Enunciado - Transcreva o excerto da crítica ao filme “Smile”, começando em "À mercê destas" e seguindo até "intenso dos sorrisos.", e troque "porcelana" por "vidro".

Excerto do documento -
- - - - - - -

Existe algo particularmente curioso no ato de transformar algo benigno e saudável no mais inquietante indutor de pesadelos. Em “Smile”, a estreia em longas-metragens do realizador e argumentista norte-americano Parker Finn, encontramos um exemplo notório disso mesmo. Uma narrativa que utiliza o conceito do sorriso distorcido como premissa dos seus horrores enquanto trabalha matérias de foro mental. Arranjo que comprova com eficiência o facto de o sorriso ser capaz de cobrir emoções diametralmente opostas à felicidade.
À mercê destas convulsões está a Dr.ª Rose Cotter (Sosie Bacon), uma psicóloga clínica de Nova Jersey, nos Estados Unidos, que num prólogo repleto de tensão confronta Laura Weaver (Caitlin Stasey), uma paciente recém-chegada ao hospital. Rose demora o seu tempo a acalmá-la. Quando finalmente consegue estabelecer diálogo, Laura conta-lhe que vê uma entidade a sorrir para ela. “Mas não é um sorriso amigável, é o pior sorriso que alguma vez vi“, refere a própria em sobressalto.
A cena escala quando Laura, em pânico, exclama que o espectro está presente na sala. Rose perde o controlo da situação e corre até um telefone de emergência para pedir ajuda. Mas era tarde de mais. Num ato fatídico, Laura comete suicídio, rasgando a garganta com um pedaço de porcelana, à medida que a encara com o mais intenso dos sorrisos.

Naturalmente, segue-se a gestão do stress pós-traumático, que surge com adereços paranormais. Horas depois do episódio, Rose começa a experienciar eventos terríveis, para os quais não tem explicação. Aos poucos, a sua mente começa a deturpar, e com ela, o próprio filme. A saber: certas sequências começam a ser fruto da sua imaginação; alguns planos gerais manifestam-se do avesso (o céu está na base da tela, ao passo que as árvores encontram-se no topo); e certas pessoas esboçam-lhe o mesmo sorriso arrepiante que Laura tinha quando pôs termo à vida.

- - - - - - -

Entradas extraídas -
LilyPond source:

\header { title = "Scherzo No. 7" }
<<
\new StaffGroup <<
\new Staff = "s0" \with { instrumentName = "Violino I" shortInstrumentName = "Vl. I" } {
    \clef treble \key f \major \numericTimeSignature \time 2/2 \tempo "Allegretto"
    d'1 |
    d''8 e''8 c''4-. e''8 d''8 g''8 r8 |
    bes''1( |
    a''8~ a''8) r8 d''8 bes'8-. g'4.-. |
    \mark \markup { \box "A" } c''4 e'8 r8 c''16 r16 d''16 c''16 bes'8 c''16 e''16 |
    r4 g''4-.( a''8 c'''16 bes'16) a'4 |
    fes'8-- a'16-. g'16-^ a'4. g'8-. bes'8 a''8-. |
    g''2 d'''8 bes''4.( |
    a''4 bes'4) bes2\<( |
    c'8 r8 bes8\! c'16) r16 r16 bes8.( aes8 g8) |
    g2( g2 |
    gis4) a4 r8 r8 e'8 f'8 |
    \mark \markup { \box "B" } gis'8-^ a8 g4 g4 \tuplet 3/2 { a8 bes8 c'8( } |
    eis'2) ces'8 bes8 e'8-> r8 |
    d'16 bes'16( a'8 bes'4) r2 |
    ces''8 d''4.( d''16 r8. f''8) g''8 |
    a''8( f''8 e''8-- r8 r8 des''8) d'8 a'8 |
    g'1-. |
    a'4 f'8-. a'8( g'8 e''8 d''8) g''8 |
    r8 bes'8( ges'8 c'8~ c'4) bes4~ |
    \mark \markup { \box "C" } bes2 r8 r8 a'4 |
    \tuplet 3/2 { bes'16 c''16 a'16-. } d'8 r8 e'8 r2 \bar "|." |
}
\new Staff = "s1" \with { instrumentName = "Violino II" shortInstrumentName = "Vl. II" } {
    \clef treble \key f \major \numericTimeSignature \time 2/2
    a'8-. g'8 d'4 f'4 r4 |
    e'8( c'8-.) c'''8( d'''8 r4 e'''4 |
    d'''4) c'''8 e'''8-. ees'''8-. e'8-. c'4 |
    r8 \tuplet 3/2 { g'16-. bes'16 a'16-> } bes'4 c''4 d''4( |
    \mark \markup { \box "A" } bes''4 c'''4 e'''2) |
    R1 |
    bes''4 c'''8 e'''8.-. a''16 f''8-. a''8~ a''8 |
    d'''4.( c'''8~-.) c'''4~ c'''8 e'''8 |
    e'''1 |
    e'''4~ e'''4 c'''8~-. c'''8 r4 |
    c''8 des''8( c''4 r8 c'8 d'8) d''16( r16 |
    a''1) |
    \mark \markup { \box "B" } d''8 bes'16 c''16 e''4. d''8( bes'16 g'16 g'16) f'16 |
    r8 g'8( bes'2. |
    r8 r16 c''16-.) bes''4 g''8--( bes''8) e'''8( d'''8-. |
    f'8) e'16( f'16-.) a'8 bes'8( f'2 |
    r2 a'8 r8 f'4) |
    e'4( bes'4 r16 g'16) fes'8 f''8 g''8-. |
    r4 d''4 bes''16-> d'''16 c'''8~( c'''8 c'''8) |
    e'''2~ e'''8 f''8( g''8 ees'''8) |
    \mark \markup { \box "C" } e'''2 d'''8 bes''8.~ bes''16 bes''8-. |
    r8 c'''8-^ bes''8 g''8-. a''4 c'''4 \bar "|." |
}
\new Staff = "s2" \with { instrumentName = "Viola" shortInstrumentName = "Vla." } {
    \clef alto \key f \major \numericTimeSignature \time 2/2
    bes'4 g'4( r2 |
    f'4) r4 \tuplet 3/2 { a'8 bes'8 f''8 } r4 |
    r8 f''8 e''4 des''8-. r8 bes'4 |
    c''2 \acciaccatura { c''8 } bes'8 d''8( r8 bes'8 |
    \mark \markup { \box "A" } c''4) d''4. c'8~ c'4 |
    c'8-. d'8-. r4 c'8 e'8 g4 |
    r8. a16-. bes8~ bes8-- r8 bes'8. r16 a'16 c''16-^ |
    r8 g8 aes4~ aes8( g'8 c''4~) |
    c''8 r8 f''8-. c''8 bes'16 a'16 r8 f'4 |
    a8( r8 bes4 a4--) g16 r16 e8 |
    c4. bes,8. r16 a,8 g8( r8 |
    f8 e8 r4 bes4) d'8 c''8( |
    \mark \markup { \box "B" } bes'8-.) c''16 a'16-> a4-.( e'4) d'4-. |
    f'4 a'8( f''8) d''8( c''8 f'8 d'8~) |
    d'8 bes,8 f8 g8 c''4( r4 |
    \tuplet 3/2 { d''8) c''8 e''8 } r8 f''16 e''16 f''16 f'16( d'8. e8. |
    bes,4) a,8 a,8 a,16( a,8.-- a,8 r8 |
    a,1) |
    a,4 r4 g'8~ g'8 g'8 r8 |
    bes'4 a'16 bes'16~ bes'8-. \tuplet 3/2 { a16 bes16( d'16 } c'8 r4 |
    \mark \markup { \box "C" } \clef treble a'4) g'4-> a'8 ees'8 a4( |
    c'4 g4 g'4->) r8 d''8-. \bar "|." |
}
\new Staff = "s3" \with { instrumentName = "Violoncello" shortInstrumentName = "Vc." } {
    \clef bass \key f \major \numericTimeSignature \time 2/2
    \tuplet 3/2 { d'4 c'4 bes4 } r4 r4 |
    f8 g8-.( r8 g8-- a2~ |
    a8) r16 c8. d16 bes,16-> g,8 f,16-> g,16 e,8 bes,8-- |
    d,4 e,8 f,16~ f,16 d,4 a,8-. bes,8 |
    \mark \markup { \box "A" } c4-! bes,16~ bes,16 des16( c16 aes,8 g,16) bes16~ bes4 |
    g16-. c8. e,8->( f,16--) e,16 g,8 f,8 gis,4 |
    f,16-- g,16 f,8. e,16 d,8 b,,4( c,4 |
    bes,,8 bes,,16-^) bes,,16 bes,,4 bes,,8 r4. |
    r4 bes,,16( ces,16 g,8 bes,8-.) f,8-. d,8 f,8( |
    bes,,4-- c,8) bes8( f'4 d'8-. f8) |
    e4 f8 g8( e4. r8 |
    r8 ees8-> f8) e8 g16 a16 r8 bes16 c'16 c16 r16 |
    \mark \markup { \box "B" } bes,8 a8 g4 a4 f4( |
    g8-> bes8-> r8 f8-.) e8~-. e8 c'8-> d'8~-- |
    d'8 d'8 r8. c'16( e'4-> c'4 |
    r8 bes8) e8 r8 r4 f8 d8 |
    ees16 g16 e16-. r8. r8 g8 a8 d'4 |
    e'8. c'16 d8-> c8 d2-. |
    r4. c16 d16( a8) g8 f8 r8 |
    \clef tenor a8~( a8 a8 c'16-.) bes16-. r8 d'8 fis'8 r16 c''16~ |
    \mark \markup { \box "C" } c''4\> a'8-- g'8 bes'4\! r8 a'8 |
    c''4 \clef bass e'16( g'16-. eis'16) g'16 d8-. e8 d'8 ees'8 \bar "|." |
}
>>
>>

- - - - - - -

Resposta -
À mercê destas convulsões está a Dr.ª Rose Cotter (Sosie Bacon), uma psicóloga clínica de Nova Jersey, nos Estados Unidos, que num prólogo repleto de tensão confronta Laura Weaver (Caitlin Stasey), uma paciente recém-chegada ao hospital. Rose demora o seu tempo a acalmá-la. Quando finalmente consegue estabelecer diálogo, Laura conta-lhe que vê uma entidade a sorrir para ela. “Mas não é um sorriso amigável, é o pior sorriso que alguma vez vi“, refere a própria em sobressalto.
A cena escala quando Laura, em pânico, exclama que o espectro está presente na sala. Rose perde o controlo da situação e corre até um telefone de emergência para pedir ajuda. Mas era tarde de mais. Num ato fatídico, Laura comete suicídio, rasgando a garganta com um pedaço de vidro, à medida que a encara com o mais intenso dos sorrisos.